Des ramifications transnationales

Les recherches ont permis de retrouver une partie de ces sanitaires, restées pendant longtemps dans les entrepôts. L’opération d’importation servait de couverture au trafic de drogue dure. Boumail est également un expulsé de France, du fait de son implication dans des affaires de banditisme. Saïd l’émigré et Boumail ont tout deux le même parcours. Ils ont appartenu à des gangs en France, avant d’atterrir à Mohammadia pour organiser des réseaux de trafic de drogue et transformer ce quartier en une plaque tournante des narcotrafiquants avec des ramifications transnationales. Les spécialistes se demandent si le choix de ce quartier de la banlieue est d’Alger était la décision des barons marocains, dans le but de sécuriser les convois de cannabis, à travers un nouveau redéploiement depuis que les ports de l’ouest du pays sont mieux surveillés par non seulement les Douanes algériennes, mais aussi européennes. Les inquiétudes sont d’autant plus importantes, lorsque l’on voit que durant les dernières années la quantité de drogue expédiée ne se mesure plus en termes de dizaines ou de centaines de kilogrammes, mais en termes de conteneurs. Ce qui reflète une forte activité des réseaux, qui ne lésinent pas sur les moyens pour acheter le silence de larges pans d’intervenants dans la chaîne de contrôle. Les méthodes de dissimulation dans les véhicules et camions ont évolué pour passer à des techniques de plus en plus difficiles à déceler, et des cloisonnements qui rendent presque impossible la neutralisation des vrais barons, qui fuient le pays avec une facilité déconcertante pour rejoindre (souvent) le Maroc, où ils ont acquis des biens.
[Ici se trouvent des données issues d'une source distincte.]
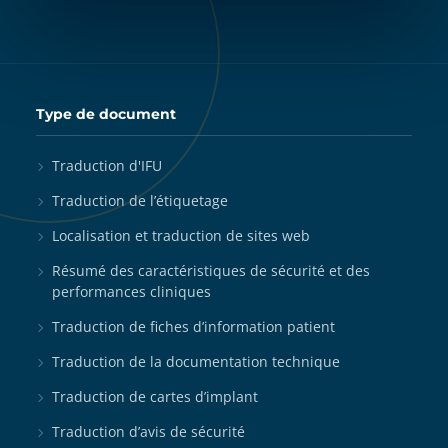
Type de document
Traduction d'IFU
Traduction de l’étiquetage
Localisation et traduction de sites web
Résumé des caractéristiques de sécurité et des
performances cliniques
Traduction de fiches d’information patient
Traduction de la documentation technique
Traduction de cartes d’implant
Traduction d’avis de sécurité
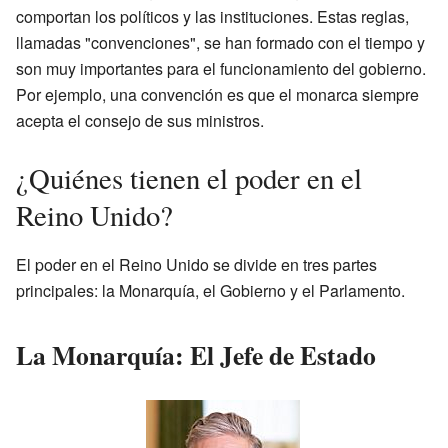
comportan los políticos y las instituciones. Estas reglas,
llamadas "convenciones", se han formado con el tiempo y
son muy importantes para el funcionamiento del gobierno.
Por ejemplo, una convención es que el monarca siempre
acepta el consejo de sus ministros.
¿Quiénes tienen el poder en el
Reino Unido?
El poder en el Reino Unido se divide en tres partes
principales: la Monarquía, el Gobierno y el Parlamento.
La Monarquía: El Jefe de Estado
De ce fait, les nombreux réseaux démantelés se reconstituent avec une telle célérité, que l’on se demande souvent si, réellement, ils ont été un jour inquiétés. L’affaire de Rouiba est révélatrice. De jeunes émigrés poursuivis pour banditisme en France, recherchés dans le cadre de mandats d’arrêt internationaux lancés par Interpol, rentrent en Algérie sans aucun problème, pour mettre en place d’importants réseaux de trafic de drogue et ériger des empires financiers en leurs noms et ceux des membres de leurs familles.

Des signes de richesse tellement flagrants qu’il est impossible de croire que ces bandits au col blanc n’étaient pas bien protégés. Cette affaire fait craindre le pire, du fait qu’elle démontre aussi à quel point les réseaux de trafiquants ont évolué et, en parallèle, à quel point, les services de sécurité restent à la traîne. Est-ce faute de moyens ou de compétences que Saïd l’émigré et son acolyte Samir « Sori » ont réussi à prendre la fuite aussi facilement ? L’Algérie a suffisamment de moyens pour venir à bout de ce fléau qui menace sa sécurité intérieure. Ce qui porte à croire que ce sont les compétences humaines qui posent un vrai problème dans la lutte contre la criminalité organisée. La sonnette d’alarme est tirée parce que les deux barons de la drogue sont aujourd’hui pris en charge par leurs parrains.